The limitation of game theory is that traditionally it could only be
applied to very small problem sizes, or small models of a given problem.
For example, you might be able to completely solve a poker variation
having only eight cards in the deck and one betting round.  What we did
was show one way that a very large problem could be modeled with a set
of much smaller problems, each of which is computationally tractable.

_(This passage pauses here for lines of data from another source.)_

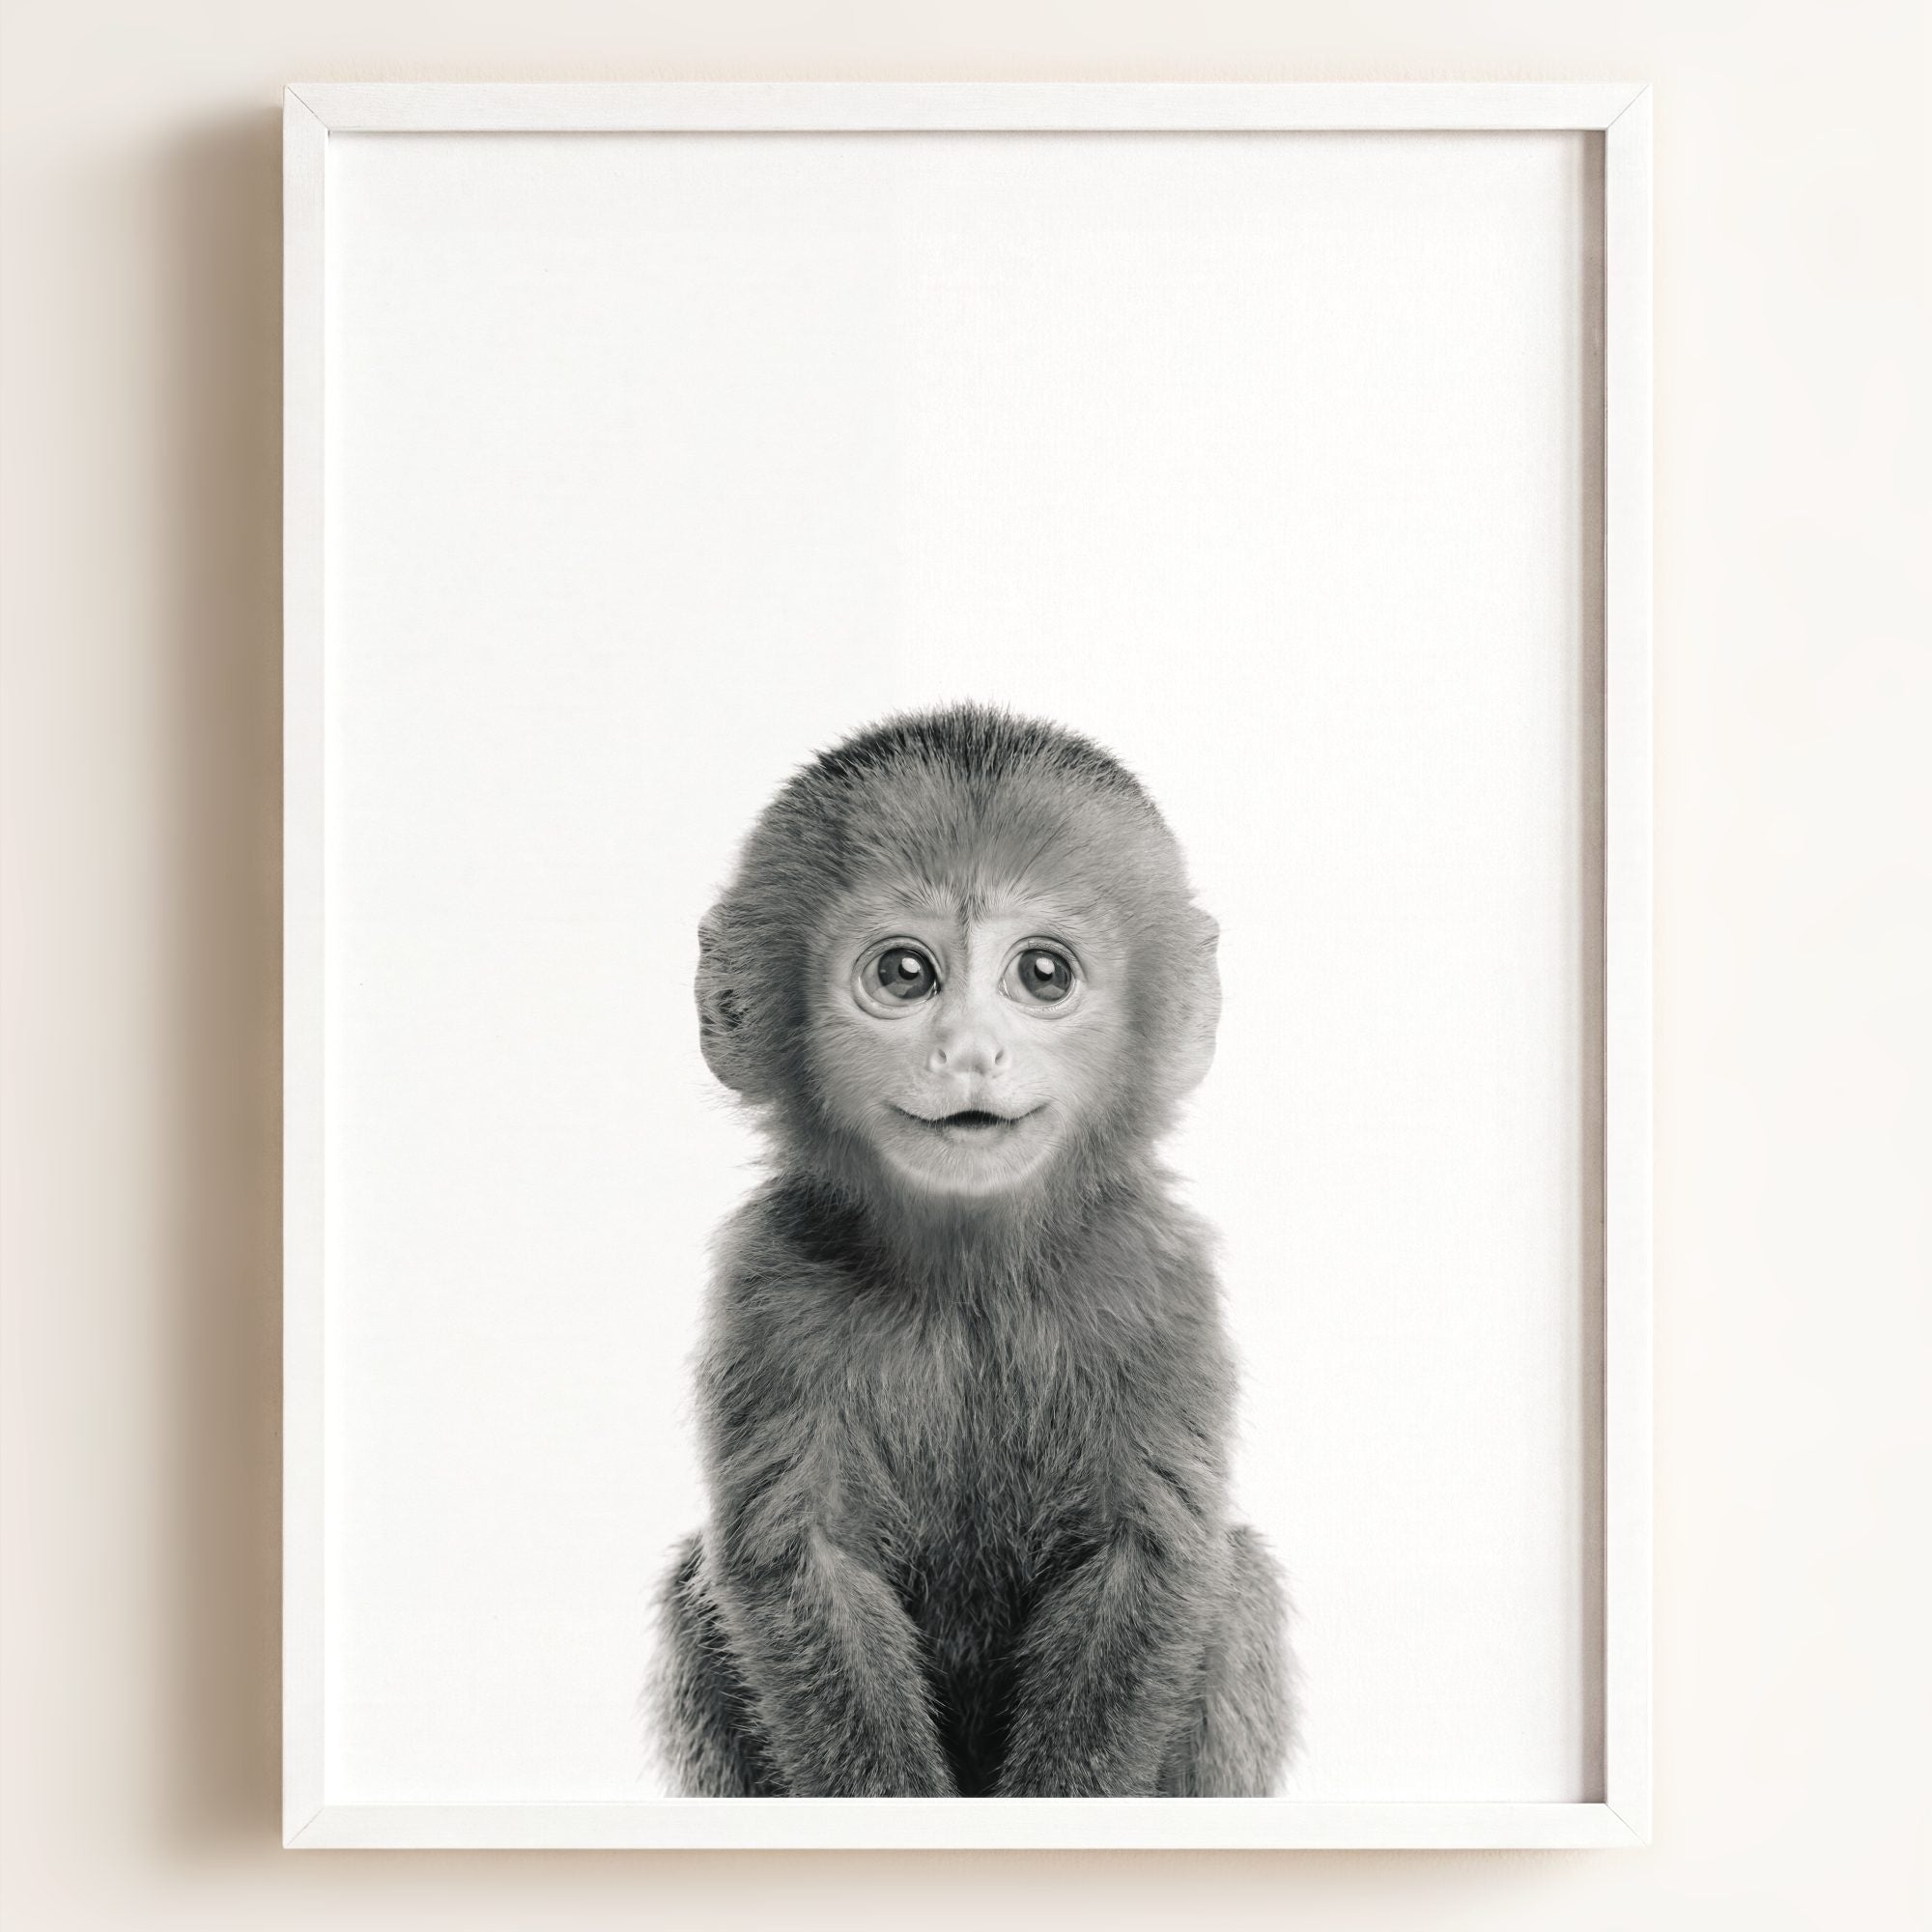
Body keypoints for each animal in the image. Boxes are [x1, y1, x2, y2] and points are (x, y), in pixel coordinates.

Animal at [650, 704, 1294, 1797]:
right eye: (904, 974)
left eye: (1042, 974)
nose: (968, 1052)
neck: (970, 1280)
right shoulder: (768, 1283)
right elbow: (799, 1564)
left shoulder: (1157, 1276)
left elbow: (1147, 1557)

It is impossible to compute the complete game-theoretic solution for
Texas Hold'em (the poker variant used to determine the World Champion),
because the 2-player game has more than a quintillion states (ie. 10 to
the 18th power, or a billion billion).  We used abstraction techniques
to create smaller games that have about 30 million states, but retain
most of the key properties of the real game.  The solutions to these
smaller games produce an approximation of the game-theoretic optimal
solution for the real game.

Since game theory is such an important area of mathematics, and since
the techniques we used can be generalized to many other domains with
imperfect information, the result may be significant.  This may be why
our peer computer scientists awarded us the Distinguished Paper Award
for IJCAI/AAAI (the premier conference in Artificial Intelligence).


The resulting poker program plays *a lot* better than previous attempts.
It mixes-up its play very well, and doesn't lose by much, even to very
strong opponents.  It can be quite frustrating to play against, and it
is difficult to learn good counter-strategies against the program.

The next step for us is a program that can quickly learn an opponent's
biases and tendencies, and smoothly adapt to exploit those weaknesses.
Our recent results have been very encouraging, and we continue to make
progress toward our goal of creating a program that plays poker better
than all human beings.

   - Darse.